I bought the Kubota z411 this year and so far have used it four times. I am very happy with it but I have no experience with the others you mentioned to compare. I was considering a Scag but I was looking at the Tiger Cat II. The TCII was a great machine but more mower than I needed. The Kubota dealer is very close to my home and I know I can get any service or parts I may need quickly. I did upgrade to the suspension seat and mulching kit. All my previous mowers were baggers and I got tired of messing with them when the grass was wet. The mulching kit isn't a whole let better with wet grass and so far this season has been a very wet one for us. As long as I keep the deck clear of the wet stuff it mows like a champ. Even with it the mow is good but it leaves small turd sized clumps that I go back and pick up when I am finished.


----------



## GeorgiaBear (Apr 24, 2019)

So, turns out my father in law is going to give me his hustler x one. It's a 2013 and has a Kawi engine. About 300 hours on it. Anyone have experience with that mower? It's in good shape. Think he said he paid ~$9k on it.


----------



## gene_stl (Oct 29, 2017)

I have a Hustler Raptor Flip up 54" with a 25 horse kohler. It cuts great but I had a warranty replacement of the gas tank because they have a continuing problem with fuel gauge senders. The new one is only partially working and the replacement gas tank is black so you can't see inside it. It has has some minor electrical headaches.

I was going to buy a Grasshopper but the dealer said I didn't need a Grasshopper. If it didn't have the fuel tank headaches
(which you actually can live with but it pisses you off and a fuel gauge is not a moon shot.) I would be quite happy with it. The lawn looks great after I cut. Mower deck is beautifully made like a pro maschine and it has lots of power and the Kohler starts easy every time even first time in the season.

A $9,000 one would probably be awesome. I only have to mow about an acre out of almost two. get the biggest machine you can get.


----------



## GeorgiaBear (Apr 24, 2019)

Yeah, I don't know much about Hustler. My father in law has about 4 acres as well and when I told him I was going to buy one (spending about $5-6k) he said don't - he'll give me his and go get a new one. He keeps in in great shape and will service it for me before he tows it here. I think it's a 2013 or 2014, but in looking at the older reviews it seems like a great mower and will last me a long time. (and save me $)


----------

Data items
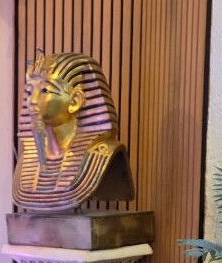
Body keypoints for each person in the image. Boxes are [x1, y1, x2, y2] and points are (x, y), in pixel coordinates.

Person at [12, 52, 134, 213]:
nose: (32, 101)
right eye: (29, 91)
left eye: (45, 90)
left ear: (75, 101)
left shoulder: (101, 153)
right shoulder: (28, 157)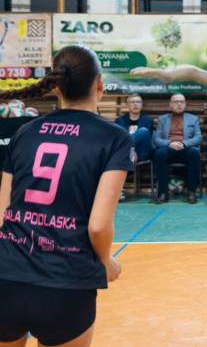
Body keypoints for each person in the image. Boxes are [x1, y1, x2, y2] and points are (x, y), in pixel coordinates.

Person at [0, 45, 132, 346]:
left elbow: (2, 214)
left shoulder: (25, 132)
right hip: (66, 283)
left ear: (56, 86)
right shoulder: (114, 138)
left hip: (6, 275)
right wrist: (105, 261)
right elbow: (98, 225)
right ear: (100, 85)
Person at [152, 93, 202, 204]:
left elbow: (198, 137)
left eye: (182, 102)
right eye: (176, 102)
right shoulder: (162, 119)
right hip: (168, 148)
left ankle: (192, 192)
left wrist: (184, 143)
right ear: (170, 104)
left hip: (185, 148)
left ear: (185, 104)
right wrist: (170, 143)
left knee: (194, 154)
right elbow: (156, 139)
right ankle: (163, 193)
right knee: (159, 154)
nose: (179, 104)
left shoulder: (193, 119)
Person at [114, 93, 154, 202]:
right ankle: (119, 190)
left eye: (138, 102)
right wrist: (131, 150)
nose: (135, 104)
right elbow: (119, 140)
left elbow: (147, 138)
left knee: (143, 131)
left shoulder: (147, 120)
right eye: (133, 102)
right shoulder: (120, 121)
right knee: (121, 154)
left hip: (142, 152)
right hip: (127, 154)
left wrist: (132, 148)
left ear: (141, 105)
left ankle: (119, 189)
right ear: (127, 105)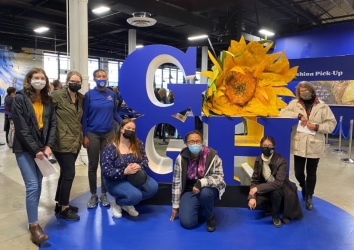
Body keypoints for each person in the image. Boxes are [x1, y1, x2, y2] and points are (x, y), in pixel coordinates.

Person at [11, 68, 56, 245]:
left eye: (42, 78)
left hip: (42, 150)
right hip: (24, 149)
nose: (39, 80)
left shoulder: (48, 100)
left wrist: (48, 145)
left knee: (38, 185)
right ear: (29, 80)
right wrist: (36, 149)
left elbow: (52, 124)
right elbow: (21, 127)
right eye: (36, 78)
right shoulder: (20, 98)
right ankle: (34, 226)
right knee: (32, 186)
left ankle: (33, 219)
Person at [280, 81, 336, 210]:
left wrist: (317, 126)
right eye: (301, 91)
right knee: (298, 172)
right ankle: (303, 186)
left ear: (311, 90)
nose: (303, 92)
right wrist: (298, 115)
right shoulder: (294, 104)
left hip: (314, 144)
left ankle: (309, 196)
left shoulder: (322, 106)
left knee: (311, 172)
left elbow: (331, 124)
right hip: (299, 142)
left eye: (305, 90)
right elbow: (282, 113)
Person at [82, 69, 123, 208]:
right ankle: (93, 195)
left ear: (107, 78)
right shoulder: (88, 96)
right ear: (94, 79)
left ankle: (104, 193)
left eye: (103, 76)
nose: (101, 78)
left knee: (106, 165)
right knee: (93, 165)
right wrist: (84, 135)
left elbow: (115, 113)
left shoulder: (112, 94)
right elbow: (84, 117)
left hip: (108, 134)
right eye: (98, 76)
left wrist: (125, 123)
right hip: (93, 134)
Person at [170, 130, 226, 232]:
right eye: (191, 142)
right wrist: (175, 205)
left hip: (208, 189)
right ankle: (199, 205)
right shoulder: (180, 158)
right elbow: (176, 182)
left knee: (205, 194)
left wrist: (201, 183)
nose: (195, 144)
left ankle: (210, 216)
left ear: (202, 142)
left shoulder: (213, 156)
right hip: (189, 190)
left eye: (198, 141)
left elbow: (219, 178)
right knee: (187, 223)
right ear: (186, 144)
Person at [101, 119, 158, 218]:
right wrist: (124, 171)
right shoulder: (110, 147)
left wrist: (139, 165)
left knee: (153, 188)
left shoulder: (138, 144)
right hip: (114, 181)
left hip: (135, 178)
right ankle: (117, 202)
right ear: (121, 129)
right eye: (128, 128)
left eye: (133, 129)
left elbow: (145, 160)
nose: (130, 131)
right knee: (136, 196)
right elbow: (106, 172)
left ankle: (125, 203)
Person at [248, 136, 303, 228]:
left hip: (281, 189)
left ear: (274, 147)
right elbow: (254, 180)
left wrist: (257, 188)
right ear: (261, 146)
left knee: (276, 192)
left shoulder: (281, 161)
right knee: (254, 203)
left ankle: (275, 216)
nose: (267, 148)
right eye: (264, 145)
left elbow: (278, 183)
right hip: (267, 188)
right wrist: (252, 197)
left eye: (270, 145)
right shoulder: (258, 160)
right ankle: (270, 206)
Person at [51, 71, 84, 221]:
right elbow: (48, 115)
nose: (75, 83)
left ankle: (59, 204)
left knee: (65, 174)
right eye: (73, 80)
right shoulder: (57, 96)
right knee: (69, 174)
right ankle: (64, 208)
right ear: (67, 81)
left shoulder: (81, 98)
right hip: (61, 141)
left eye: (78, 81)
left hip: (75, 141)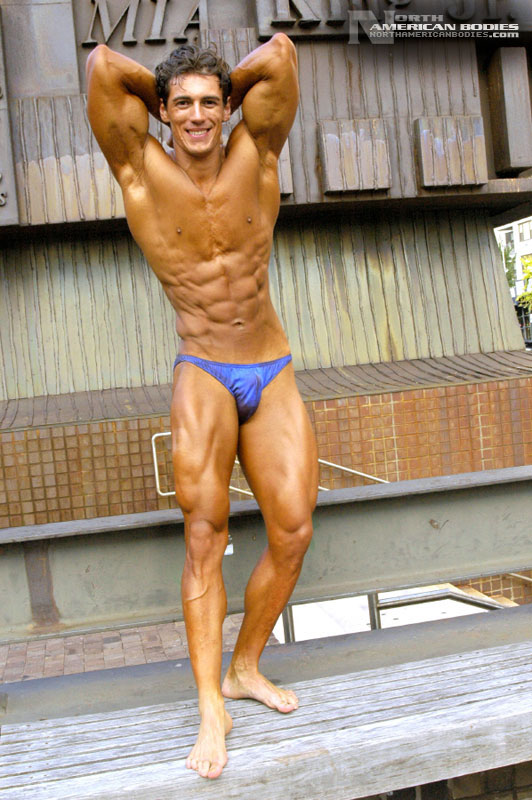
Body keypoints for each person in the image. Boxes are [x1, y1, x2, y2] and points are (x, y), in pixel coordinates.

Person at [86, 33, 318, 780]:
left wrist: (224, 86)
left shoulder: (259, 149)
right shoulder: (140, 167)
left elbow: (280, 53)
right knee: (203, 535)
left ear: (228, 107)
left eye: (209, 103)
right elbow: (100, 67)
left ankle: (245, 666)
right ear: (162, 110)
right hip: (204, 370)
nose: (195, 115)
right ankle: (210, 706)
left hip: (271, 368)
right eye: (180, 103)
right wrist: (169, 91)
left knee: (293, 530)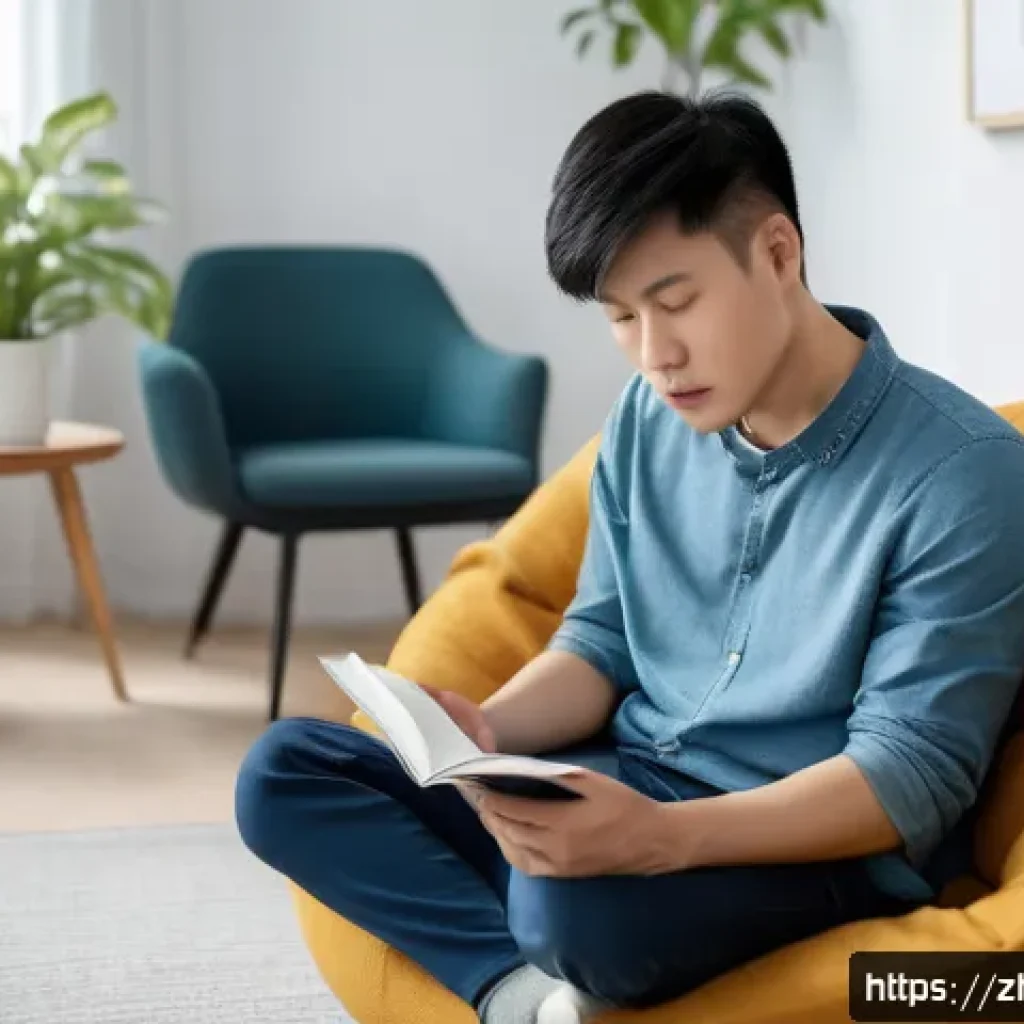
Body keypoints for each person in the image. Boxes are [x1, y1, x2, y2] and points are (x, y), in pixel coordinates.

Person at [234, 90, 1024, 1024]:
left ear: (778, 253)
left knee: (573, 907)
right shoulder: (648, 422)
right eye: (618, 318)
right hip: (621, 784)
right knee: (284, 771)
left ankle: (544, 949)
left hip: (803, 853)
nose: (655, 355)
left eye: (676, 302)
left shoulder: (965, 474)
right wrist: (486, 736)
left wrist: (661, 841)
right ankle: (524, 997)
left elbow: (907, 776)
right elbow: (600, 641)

WORK INSTRUCTION A: According to the mower forum thread, about how many hours are on the Hustler that the father-in-law is giving away?
WORK INSTRUCTION B: Copy word for word the stretch of the mower forum thread from "I have a Hustler" through "minor electrical headaches.".

ANSWER BOX A: About 300 hours.

ANSWER BOX B:
I have a Hustler Raptor Flip up 54" with a 25 horse kohler. It cuts great but I had a warranty replacement of the gas tank because they have a continuing problem with fuel gauge senders. The new one is only partially working and the replacement gas tank is black so you can't see inside it. It has has some minor electrical headaches.